Tangan Ervan terkepal melihat itu. Ervan tentu tau, foto itu pasti baru saja di ambil oleh anak buah Zack. Karena Ervan juga memiliki foto yang sama, di mana Reva dan ketiga rekannya berdiri di pinggir jalan menunggu sebuah taxi.
"Lalu?" tanya Ervan mengangkat alis matanya sebelah, masih mempertahankan posisinya dan berusaha untuk santai.
"Lalu? Hahahah ...." Zack tertawa mendengar ucapan Ervan.
"Aku pikir kau tertarik padanya," ucap Zack pelan mengangguk-anggukkan kepalanya.
"Baguslah, aku akan lebih mudah mendekatinya," lanjutnya membuat Ervan semakin emosi.
Ervan berdiri tegap masih menatap Zack dengan raut datarnya dan tatapan yang tajam, sampai seringaian itu tampak jelas di wajahnya.
"Aku baru tau pekerjaan sampinganmu adalah seorang penguntit," ucapnya membuat senyum Zack kian luntur.

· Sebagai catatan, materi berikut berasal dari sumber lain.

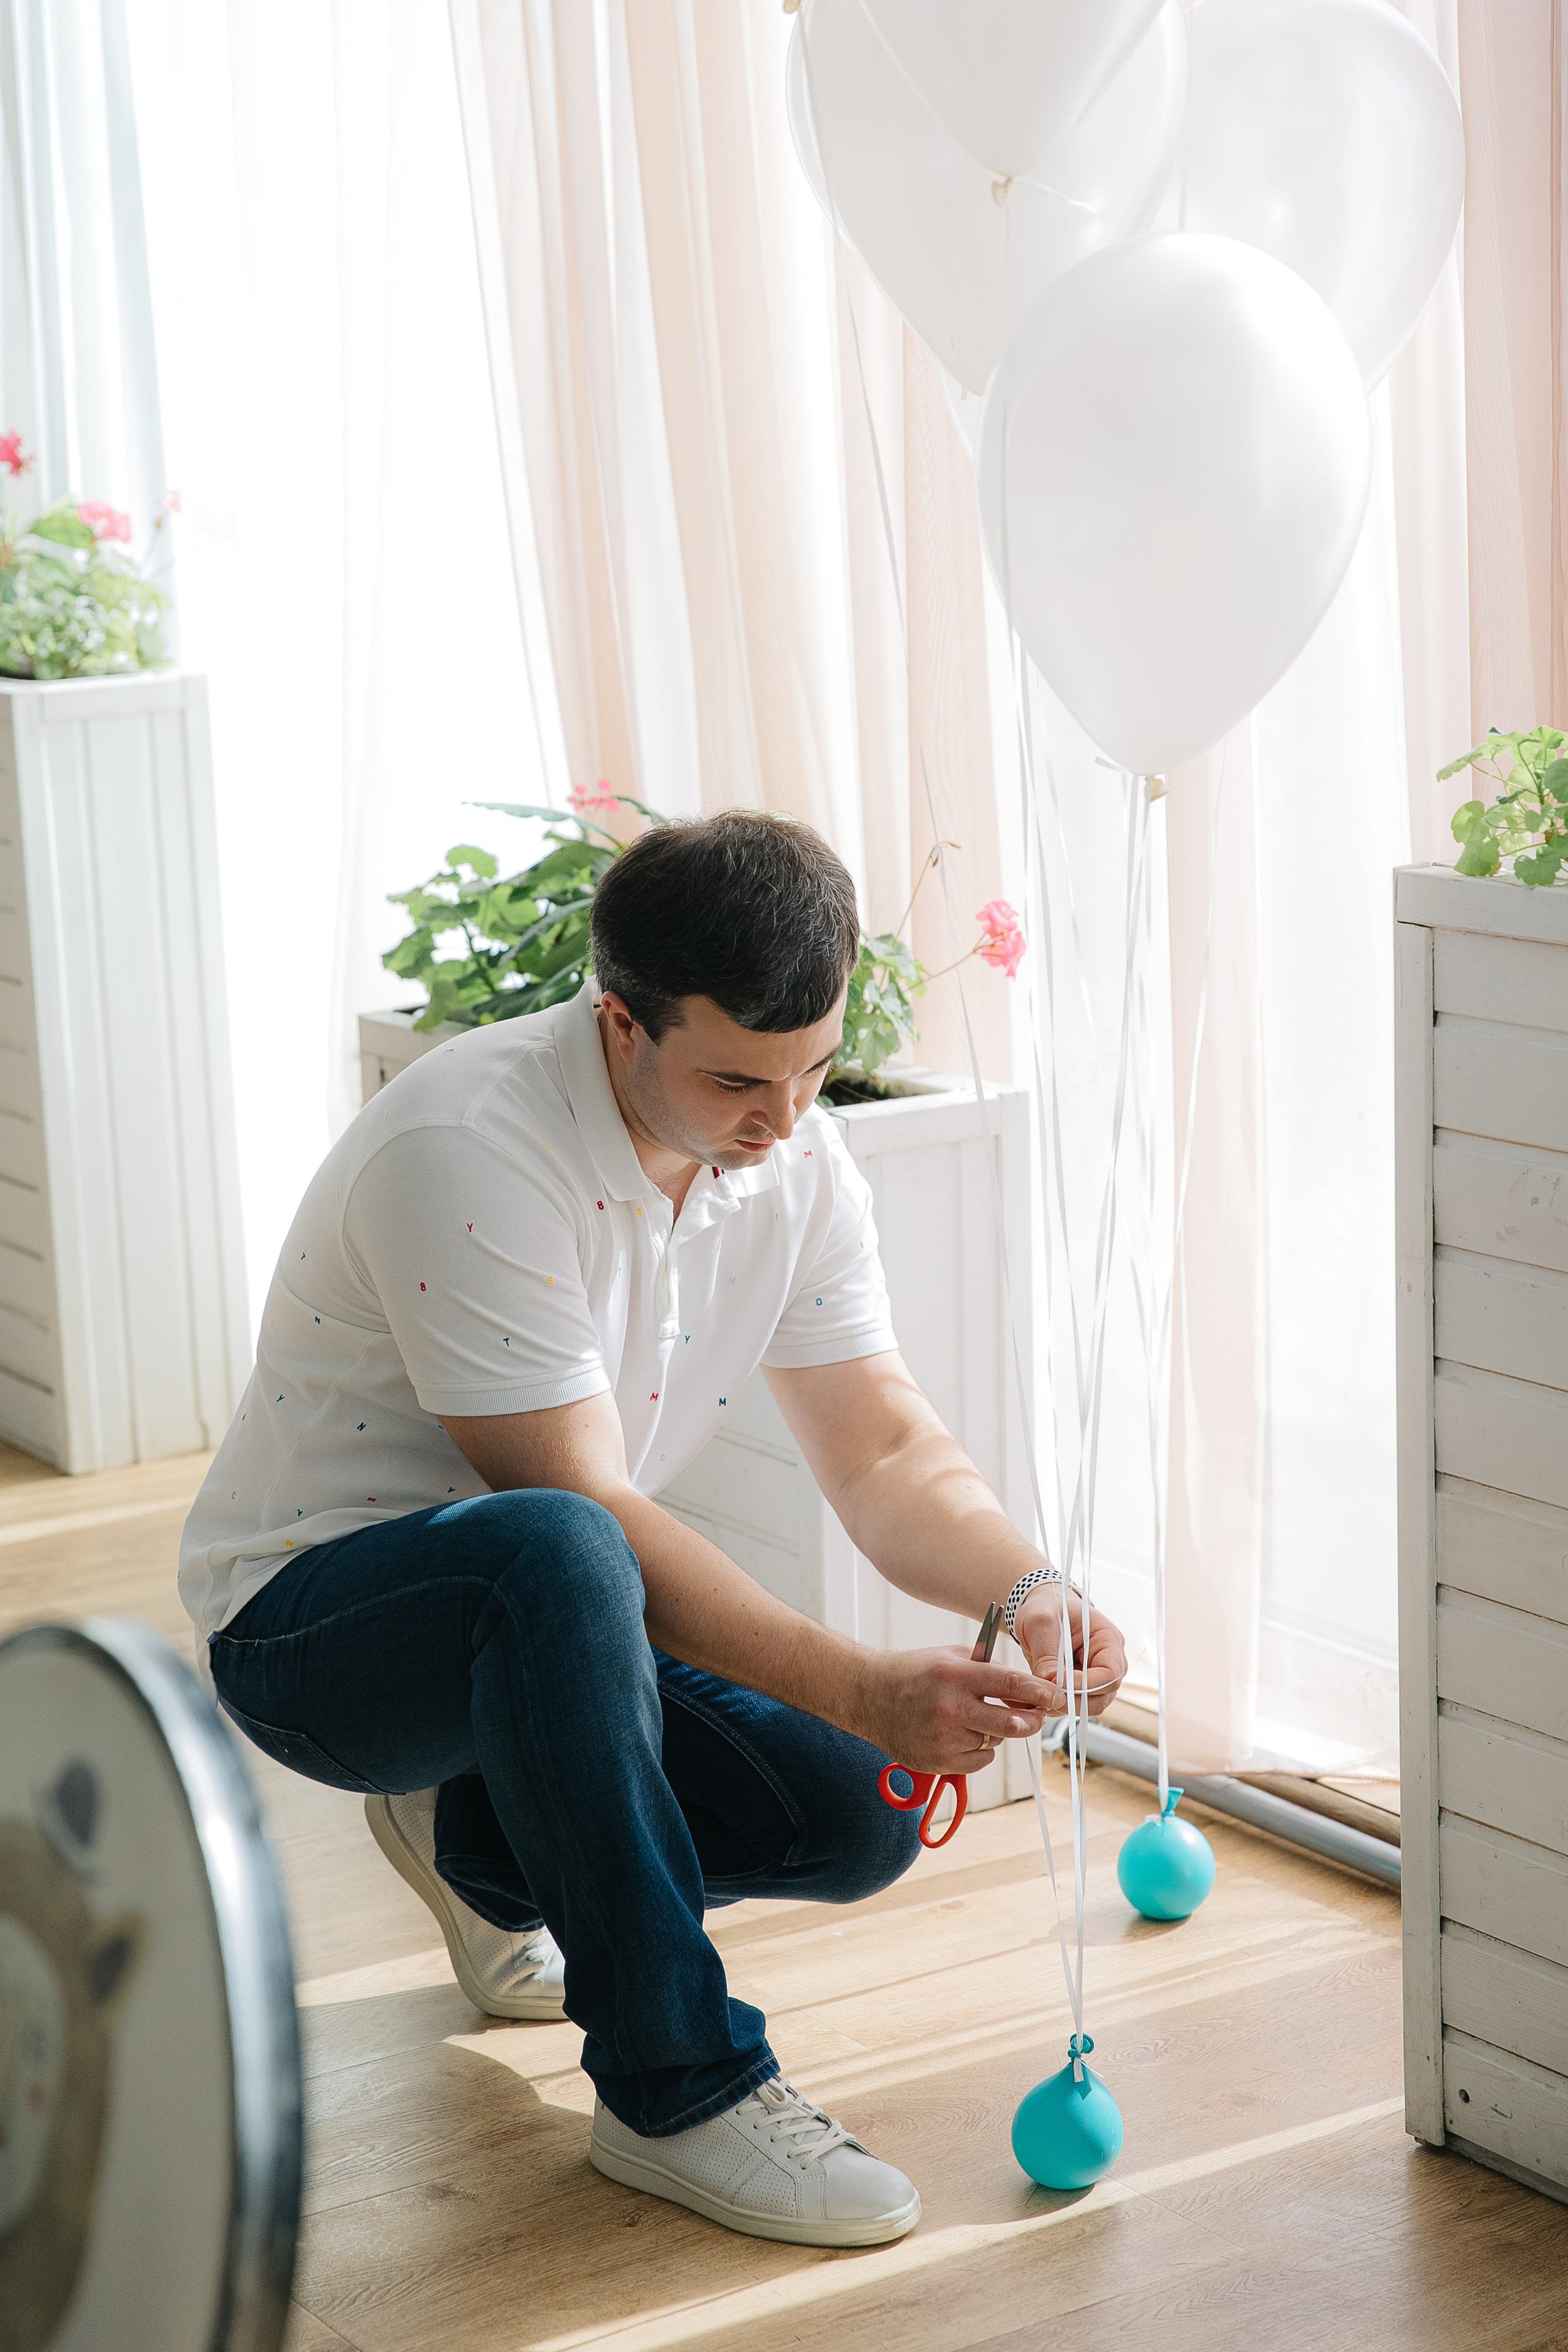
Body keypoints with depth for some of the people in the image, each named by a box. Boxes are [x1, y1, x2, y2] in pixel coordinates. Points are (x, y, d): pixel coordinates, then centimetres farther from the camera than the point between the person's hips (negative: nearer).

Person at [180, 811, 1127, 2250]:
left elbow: (888, 1455, -2)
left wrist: (1031, 1590, -24)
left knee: (861, 1815, -13)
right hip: (309, 1617, -7)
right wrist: (860, 1688, -38)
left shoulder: (796, 1161, -6)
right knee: (550, 1552, -40)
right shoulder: (467, 1154, -29)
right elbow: (589, 1512, -31)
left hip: (533, 1630, 7)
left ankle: (480, 1838, 16)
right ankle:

"Tak apa. Aku pikir itu cocok denganmu, loser," ucap Ervan menekankan kata terakhirnya dan menatap remeh pada Zack.
Ervan tersenyum menang melihat raut kesal Zack, mudah baginya membalik keadaan dan membuat Zack emosi.
Ervan berbalik dan membuka pintu mobilnya. Namun seperkian detiknya kepalan tangan Zack hampir saja mengenai kepala Ervan kalau saja Ervan tak mengelak.
Dengan gerakan cepat Ervan menendang perut Zack membuatnya terhuyung ke belakang.
Ervan mencengkram kuat jaket yang di pakai Zack, membawa Zack untuk berdiri.
Brak!
Meringis pelan kala Ervan membenturkan tubuh Zack pada pintu mobil tempatnya bersandar tadi.
"Berhati-hatilah padaku kali ini. Aku tak akan berpikir dua kali untuk melenyapkanmu jika kau berbuat kesalahan yang sama," ucap Ervan penuh penekanan tepat di depan wajah Zack.
Zack tersenyum miring.
"Tutup mulut sampahmu itu. Dasar pembunuh!" ucap Zack berteriak di akhir kalimatnya.
Bugh!
Zack kembali tersungkur dengan darah segar yang mengalir di sudut bibirnya.
"Jangan samakan aku dengan orang sepertimu kep*rat!" bentak Ervan kembali melayangkan pukulan di wajah Zack.
"Siapa di sana!" teriak seseorang membuat tangan Ervan menggantung di udara.
Menghempas kasar tubuh Zack yang sudah babak belur lalu masuk ke dalam mobilnya dan pergi meninggalkan tempat itu.
*****
Memasukkan empat kotak makanan ke dalam paperbag, tak lupa dengan minuman dan cemilan yang dia buat sendiri ke dalam paperbag lainnya.
Reva tersenyum melihat hasil kerjanya. Setidaknya ini sebagai bentuk rasa terimakasihnya pada rekan-rekan kerjanya.
Melihat jam di pergelangan tangannya, menunjukkan pukul 6.15. Melepas apron yang melekat di tubuhnya dan memutuskan untuk mandi, bersiap pergi ke kantor.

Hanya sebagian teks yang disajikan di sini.